Each line below from the "model variables with semantic accuracy" line through the "In the Chapter" line, those two included, must be restated word for word; the pictures must not be.
= = = =
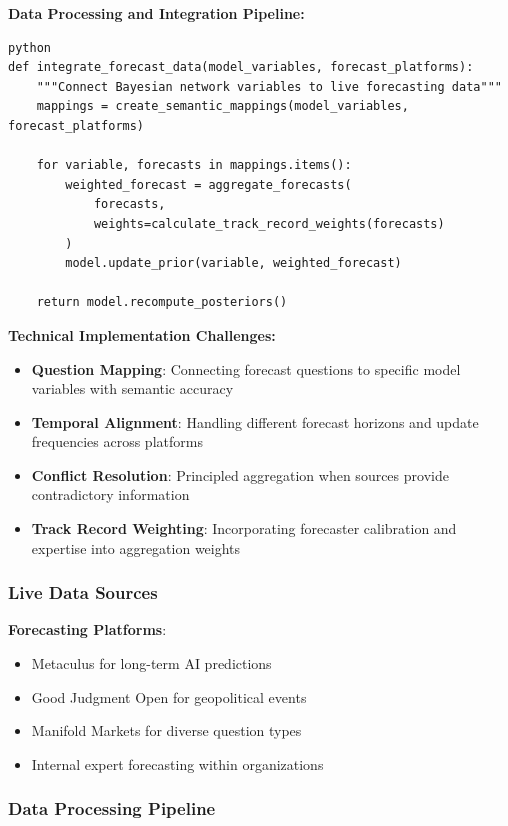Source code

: \documentclass[
  11pt,
  letterpaper,
]{book}
\providecommand{\tightlist}{%
  \setlength{\itemsep}{0pt}\setlength{\parskip}{0pt}}
\begin{document}
\textbf{Data Processing and Integration Pipeline:}

\begin{verbatim}
python
def integrate_forecast_data(model_variables, forecast_platforms):
    """Connect Bayesian network variables to live forecasting data"""
    mappings = create_semantic_mappings(model_variables, forecast_platforms)
    
    for variable, forecasts in mappings.items():
        weighted_forecast = aggregate_forecasts(
            forecasts, 
            weights=calculate_track_record_weights(forecasts)
        )
        model.update_prior(variable, weighted_forecast)
    
    return model.recompute_posteriors()
\end{verbatim}

\textbf{Technical Implementation Challenges:}

\begin{itemize}
\tightlist
\item
  \textbf{Question Mapping}: Connecting forecast questions to specific
  model variables with semantic accuracy
\item
  \textbf{Temporal Alignment}: Handling different forecast horizons and
  update frequencies across platforms
\item
  \textbf{Conflict Resolution}: Principled aggregation when sources
  provide contradictory information
\item
  \textbf{Track Record Weighting}: Incorporating forecaster calibration
  and expertise into aggregation weights
\end{itemize}

\subsubsection{Live Data Sources}\label{sec-live-data}

\textbf{Forecasting Platforms}:

\begin{itemize}
\tightlist
\item
  Metaculus for long-term AI predictions
\item
  Good Judgment Open for geopolitical events
\item
  Manifold Markets for diverse question types
\item
  Internal expert forecasting within organizations
\end{itemize}

\subsubsection{Data Processing Pipeline}\label{sec-data-processing}
\end{document}
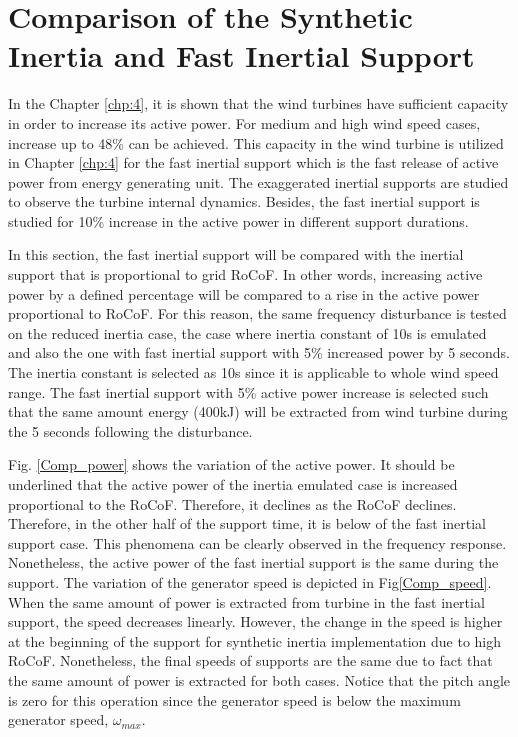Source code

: \section{Comparison of the Synthetic Inertia and Fast Inertial Support}
In the Chapter \ref{chp:4}, it is shown that the wind turbines have sufficient capacity in order to increase its active power. For medium and high wind speed cases, increase up to 48\% can be achieved. This capacity in the wind turbine is utilized in Chapter \ref{chp:4} for the fast inertial support which is the fast release of active power from energy generating unit. The exaggerated inertial supports are studied to observe the turbine internal dynamics. Besides, the fast inertial support is studied for 10\% increase in the active power in different support durations.\par
In this section, the fast inertial support will be compared with the inertial support that is proportional to grid RoCoF. In other words, increasing active power by a defined percentage will be compared to a rise in the active power proportional to RoCoF. For this reason, the same frequency disturbance is tested on the reduced inertia case, the case where inertia constant of 10s is emulated and also the one with fast inertial support with 5\% increased power by 5 seconds. The inertia constant is selected as 10s since it is applicable to whole wind speed range. The fast inertial support with 5\% active power increase is selected such that the same amount energy (400kJ) will be extracted from wind turbine during the 5 seconds following the disturbance. \par 
Fig. \ref{Comp_power} shows the variation of the active power. It should be underlined that the active power of the inertia emulated case is increased proportional to the RoCoF. Therefore, it declines as the RoCoF declines. Therefore, in the other half of the support time, it is below of the fast inertial support case. This phenomena can be clearly observed in the frequency response. Nonetheless, the active power of the fast inertial support is the same during the support. The variation of the generator speed is depicted in Fig\ref{Comp_speed}. When the same amount of power is extracted from turbine in the fast inertial support, the speed decreases linearly. However, the change in the speed is higher at the beginning of the support for synthetic inertia implementation due to high RoCoF. Nonetheless, the final speeds of supports are the same due to fact that the same amount of power is extracted for both cases. Notice that the pitch angle is zero for this operation since the generator speed is below the maximum generator speed, $\omega_{max}$.\par 

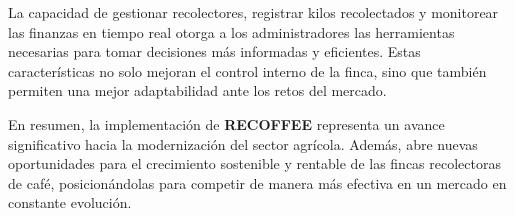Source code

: \documentclass[a4paper,12pt]{article}
\begin{document}
La capacidad de gestionar recolectores, registrar kilos recolectados y monitorear las finanzas en tiempo real otorga a los administradores las herramientas necesarias para tomar decisiones más informadas y eficientes. Estas características no solo mejoran el control interno de la finca, sino que también permiten una mejor adaptabilidad ante los retos del mercado.

En resumen, la implementación de \textbf{RECOFFEE} representa un avance significativo hacia la modernización del sector agrícola. Además, abre nuevas oportunidades para el crecimiento sostenible y rentable de las fincas recolectoras de café, posicionándolas para competir de manera más efectiva en un mercado en constante evolución.
\end{document}
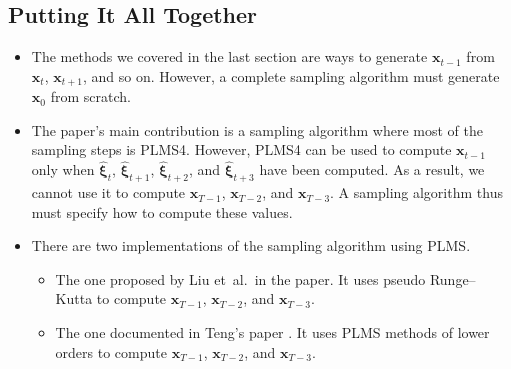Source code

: \documentclass[10pt]{article}
\newcommand{\ve}[1]{\mathbf{#1}}
\newcommand{\ves}[1]{\boldsymbol{#1}}
\newcommand{\etal}{{et~al.}}
\begin{document}
\subsection{Putting It All Together}

\begin{itemize}
  \item The methods we covered in the last section are ways to generate $\ve{x}_{t-1}$ from $\ve{x}_t$, $\ve{x}_{t+1}$, and so on. However, a complete sampling algorithm must generate $\ve{x}_0$ from scratch.
  
  \item The paper's main contribution is a sampling algorithm where most of the sampling steps is PLMS4. However, PLMS4 can be used to compute $\ve{x}_{t-1}$ only when $\widehat{\ves{\xi}}_t$, $\widehat{\ves{\xi}}_{t+1}$, $\widehat{\ves{\xi}}_{t+2}$, and $\widehat{\ves{\xi}}_{t+3}$ have been computed. As a result, we cannot use it to compute $\ve{x}_{T-1}$, $\ve{x}_{T-2}$, and $\ve{x}_{T-3}$. A sampling algorithm thus must specify how to compute these values.
  
  \item There are two implementations of the sampling algorithm using PLMS.
  \begin{itemize}
    \item The one proposed by Liu \etal\ in the paper. It uses pseudo Runge--Kutta to compute $\ve{x}_{T-1}$, $\ve{x}_{T-2}$, and $\ve{x}_{T-3}$.
    \item The one documented in Teng's paper \cite{Wizadwongsa:2023}. It uses PLMS methods of lower orders to compute $\ve{x}_{T-1}$, $\ve{x}_{T-2}$, and $\ve{x}_{T-3}$.
  \end{itemize}


\end{itemize}
\end{document}
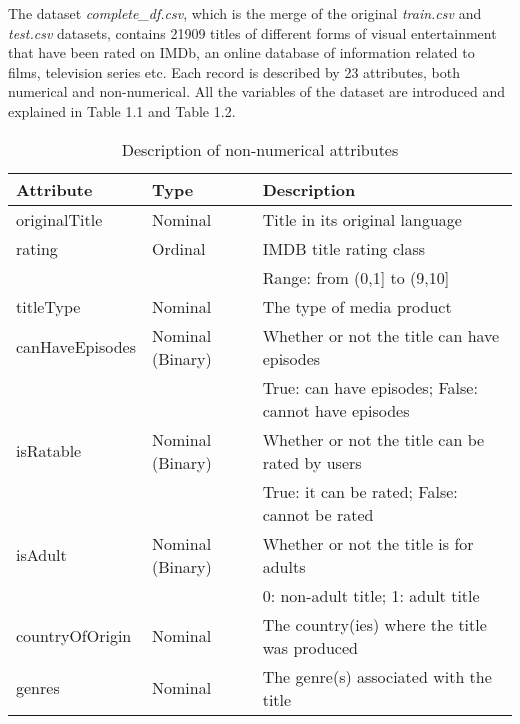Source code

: % 


The dataset \textit{complete\_df.csv}, which is the merge of the original \textit{train.csv} and \textit{test.csv} datasets, contains 21909 titles of different forms of visual entertainment that have been rated on IMDb, an online database of information related to films, television series etc. 
Each record is described by 23 attributes, both numerical and non-numerical. 
All the variables of the dataset are introduced and explained in Table 1.1 and Table 1.2.
\begin{table}[h!]
    \centering
    \begin{tabularx}{\textwidth}{|l|l|X|} %
        \hline
        \textbf{Attribute} & \textbf{Type} & \textbf{Description} \\ 
        \hline
        originalTitle & Nominal & Title in its original language \\  
        \hline
        rating & Ordinal & IMDB title rating class \\
        & & Range: from (0,1] to (9,10] \\ 
        \hline
        titleType & Nominal & The type of media product \\ 
        \hline
        canHaveEpisodes & Nominal (Binary) & Whether or not the title can have episodes \\ 
        & & True: can have episodes; False: cannot have episodes \\ 
        \hline
        isRatable & Nominal (Binary) & Whether or not the title can be rated by users \\ 
        & & True: it can be rated; False: cannot be rated \\ 
        \hline
        isAdult & Nominal (Binary) & Whether or not the title is for adults \\ 
        & & 0: non-adult title; 1: adult title \\ 
        \hline
        countryOfOrigin & Nominal & The country(ies) where the title was produced \\ 
        \hline
        genres & Nominal & The genre(s) associated with the title \\ 
        \hline
    \end{tabularx}
    \caption{Description of non-numerical attributes}
    \label{tab:attributes}
\end{table}

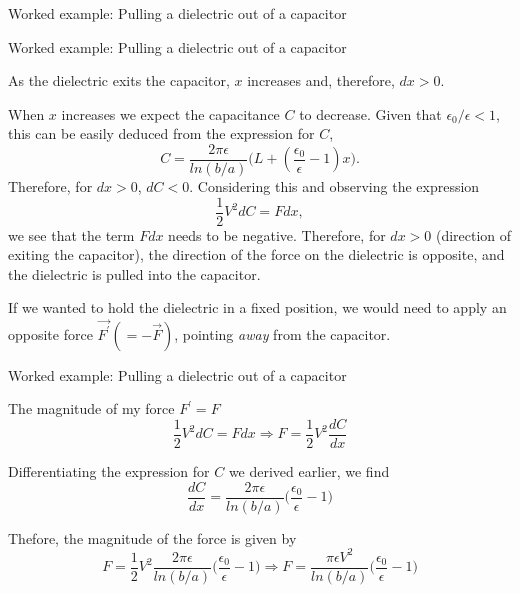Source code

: {\begin{frame}{Worked example: Pulling a dielectric out of a capacitor}
\end{frame}

%
%
%

\begin{frame}{Worked example: Pulling a dielectric out of a capacitor}

  As the dielectric exits the capacitor, $x$ increases
  and, therefore, $dx > 0$.

  When $x$ increases we expect the capacitance $C$ to decrease.
  Given that $\epsilon_0/\epsilon < 1$,
  this can be easily deduced from the expression for $C$,
  \begin{equation*}
    C =
     \frac{2\pi \epsilon}{ln(b/a)}
         \Big(L + (\frac{\epsilon_0}{\epsilon}-1) x \Big).
  \end{equation*}
  Therefore, for $dx > 0$, $dC < 0$.
  Considering this and observing the expression
  \begin{equation*}
    \frac{1}{2}V^2 dC = F dx,
  \end{equation*}
  we see that the term $F dx$ needs to be negative.
  Therefore, for $dx > 0$ (direction of exiting the capacitor),
  the direction of the force on the dielectric is opposite,
  and the dielectric is pulled into the capacitor.

  If we wanted to hold the dielectric in a fixed position, we would
  need to apply an opposite force $\vec{F^\prime}(=-\vec{F})$,
  pointing {\em away} from the capacitor.

\end{frame}

%
%
%

\begin{frame}{Worked example: Pulling a dielectric out of a capacitor}

  The magnitude of my force $F^\prime=F$
  \begin{equation*}
    \frac{1}{2}V^2 dC = F dx \Rightarrow
    F = \frac{1}{2}V^2 \frac{dC}{dx}
  \end{equation*}

  Differentiating the expression for $C$ we derived earlier, we find
  \begin{equation*}
    \frac{dC}{dx} = \frac{2\pi \epsilon}{ln(b/a)}
        \Big(\frac{\epsilon_0}{\epsilon}-1\Big)
  \end{equation*}

  Thefore, the magnitude of the force is given by
  \begin{equation*}
    F = \frac{1}{2}V^2 \frac{2\pi \epsilon}{ln(b/a)}
     \Big(\frac{\epsilon_0}{\epsilon}-1\Big) \Rightarrow
    F = \frac{\pi \epsilon V^2}{ln(b/a)}
      \Big(\frac{\epsilon_0}{\epsilon}-1\Big)
  \end{equation*}

\end{frame}

} %

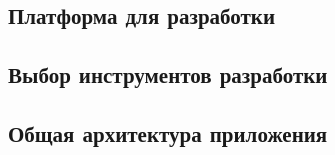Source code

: 
\subsection{Платформа для разработки}

\subsection{Выбор инструментов разработки}

\subsection{Общая архитектура приложения}

\newpage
= = = =
### Exercise solution
  model variables with semantic accuracy
\item
  \textbf{Temporal Alignment}: Handling different forecast horizons and
  update frequencies across platforms
\item
  \textbf{Conflict Resolution}: Principled aggregation when sources
  provide contradictory information
\item
  \textbf{Track Record Weighting}: Incorporating forecaster calibration
  and expertise into aggregation weights
\end{itemize}

\subsubsection{Live Data Sources}\label{sec-live-data}

\textbf{Forecasting Platforms}:

\begin{itemize}
\tightlist
\item
  Metaculus for long-term AI predictions
\item
  Good Judgment Open for geopolitical events
\item
  Manifold Markets for diverse question types
\item
  Internal expert forecasting within organizations
\end{itemize}

\subsubsection{Data Processing Pipeline}\label{sec-data-processing}
\end{document}
Source code

: \section{Comparison of the Synthetic Inertia and Fast Inertial Support}
In the Chapter \ref{chp:4}, it is shown that the wind turbines have sufficient capacity in order to increase its active power. For medium and high wind speed cases, increase up to 48\% can be achieved. This capacity in the wind turbine is utilized in Chapter \ref{chp:4} for the fast inertial support which is the fast release of active power from energy generating unit. The exaggerated inertial supports are studied to observe the turbine internal dynamics. Besides, the fast inertial support is studied for 10\% increase in the active power in different support durations.\par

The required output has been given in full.